By Chris Clayton
DTN Ag Policy Editor
OMAHA (DTN) -- As if on cue, agricultural groups on Wednesday quickly praised the U.S. Senate for final passage of a trade promotion authority bill meant to provide some added leverage to President Barack Obama's push to close a 12-country trade deal in the Pacific.
By a vote of 60-38, the Senate gave final approval to the trade promotion authority bill, then proceeded to invoke cloture on the trade adjustment assistance bill by a vote of 76-22 and pass that bill by voice vote.
The House followed suit on Thursday, approving the trade preferences bill to reauthorize trade adjustment assistance and the Africa Growth and Opportunity Act by a vote of 286-138. The action clears the way for President Obama to sign both the trade promotion authority and TAA bills.
The final passage of TPA and TAA is a major victory for the Obama administration, which has been in a non-stop tussle with congressional Republicans, who on this issue backed the president. This time, it was skeptical Democrats the president needed to sway to vote for the trade promotion bill.
The TPA bill provides specific guidelines from Congress over lawmakers' goals for any trade deal, but would carry on until at least July 2018.
Bob Stallman, president of the American Farm Bureau Federation, said the final Senate vote on TPA "sends a strong signal to foreign governments that we mean business at the bargaining table and are ready to complete new agreements that will break down trade barriers and open new markets from Asia to Europe."
The National Pork Producers Council noted the Trans Pacific Partnership negotiations could potentially add 10,000 more U.S. jobs tied to pork exports, based on an Iowa State University economist's findings. The pork industry could see exponential growth from the trade deal.
"U.S. trade negotiators now have the leverage they need to close the TPP negotiations," said Ron Prestage, president of the NPPC, and a pork producer from Camden, South Carolina. "The U.S. pork industry needs TPP to continue growing our exports."
The Trans Pacific Partnership includes the U.S., as well as Australia, Brunei Darussalam, Chile, Canada, Japan, Malaysia, Mexico, New Zealand, Peru, Singapore and Vietnam. Those countries already account for more than 40% of all U.S. ag exports and 47% of all agricultural imports as well.
Potentially, Colombia, the Philippines, Taiwan and South Korea could join the TPP trade deal as well.
TPP is expected to lower tariffs that are as high as 240% for products such as U.S. poultry in some countries and tariffs that can reach 90% for U.S. produce and 50% for beef in some of those markets as well.
The U.S. also is negotiating a trade deal with the European Union called the Transatlantic Trade and Investment Partnership that could be an even larger deal, but those talks are further behind the Pacific talks.
The American Soybean Association called on President Obama to sign the TPA bill as quickly as possible to help finalize the Trans Pacific talks. Wade Cowan, president of ASA and a Texas farmer, noted 60% of U.S. soybeans are exported.
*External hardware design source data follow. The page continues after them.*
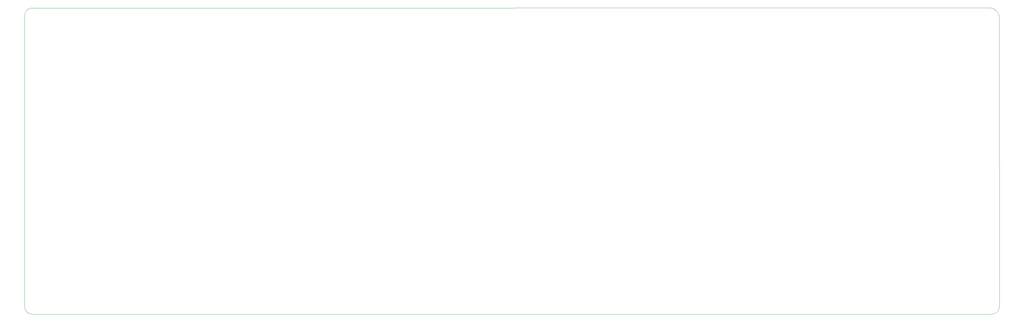
<source format=gbr>
%TF.GenerationSoftware,KiCad,Pcbnew,(6.0.7-1)-1*%
%TF.CreationDate,2022-09-29T18:34:30+02:00*%
%TF.ProjectId,staggered-keyboard,73746167-6765-4726-9564-2d6b6579626f,rev?*%
%TF.SameCoordinates,Original*%
%TF.FileFunction,Profile,NP*%
%FSLAX46Y46*%
G04 Gerber Fmt 4.6, Leading zero omitted, Abs format (unit mm)*
G04 Created by KiCad (PCBNEW (6.0.7-1)-1) date 2022-09-29 18:34:30*
%MOMM*%
%LPD*%
G01*
G04 APERTURE LIST*
%TA.AperFunction,Profile*%
%ADD10C,0.100000*%
%TD*%
G04 APERTURE END LIST*
D10*
X65112548Y-233696202D02*
G75*
G03*
X67493798Y-236077452I2381252J2D01*
G01*
X67493798Y-236077452D02*
X369118750Y-236081250D01*
X371439900Y-142845000D02*
G75*
G03*
X368264947Y-139670000I-3175000J0D01*
G01*
X369118750Y-236081200D02*
G75*
G03*
X371500000Y-233700000I-50J2381300D01*
G01*
X65102548Y-142083798D02*
X65112548Y-233696202D01*
X371500000Y-233700000D02*
X371439947Y-142845000D01*
X368264947Y-139670000D02*
X67483798Y-139702548D01*
X67483798Y-139702548D02*
G75*
G03*
X65102548Y-142083798I2J-2381252D01*
G01*
M02*

</source>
"That investment in overseas markets creates demand here at home, and translates to real dollars for farmers and rural communities," Cowan said. "Plus, for the nation as a whole, trade both creates and sustains jobs. Every billion dollars in U.S. agricultural exports supports almost 7,000 American jobs. An administration equipped with TPA is better able to represent this essential component of our economy at the bargaining table, and the Senate deserves a big 'thank you' for helping to make it happen."
The National Cattlemen's Beef Association reiterated similar themes, citing that beef exports topped $7.1 billion in 2014 and there is more to be had with potentially lower tariffs and import restrictions through pending trade deals.
"As the demand for U.S. beef continues to grow around the world, the future success of the beef industry rests in our ability to meet foreign demand without interference of tariff and non-tariff trade barriers," said Philip Ellis, president of NCBA. "With TPA passed, the U.S. can focus on finalizing trade agreements like the Trans-Pacific Partnership that will give us greater access to consumers throughout the Pacific Rim."
Chip Bowling, a Maryland farmer and president of the National Corn Growers Association, called Wednesday's vote a "huge victory for America's corn farmers and the entire agricultural industry." He added, "With major trade negotiations underway in the Asia-Pacific region and Europe, today's vote could not have come at a better time. The U.S. is back in the driver's seat, negotiating the best possible deal for American farmers and livestock producers in these and other future trade agreements."
Tom Nassif, president and CEO of Western Growers Association, cited that the U.S. exports $15 billion in fresh produce, but imports nearly $19 billion. Trade deals should allow U.S. trade negotiators to provide more market access to Pacific countries, he said.
Editor's note: DTN Political Correspondent Jerry Hagstrom contributed to this article.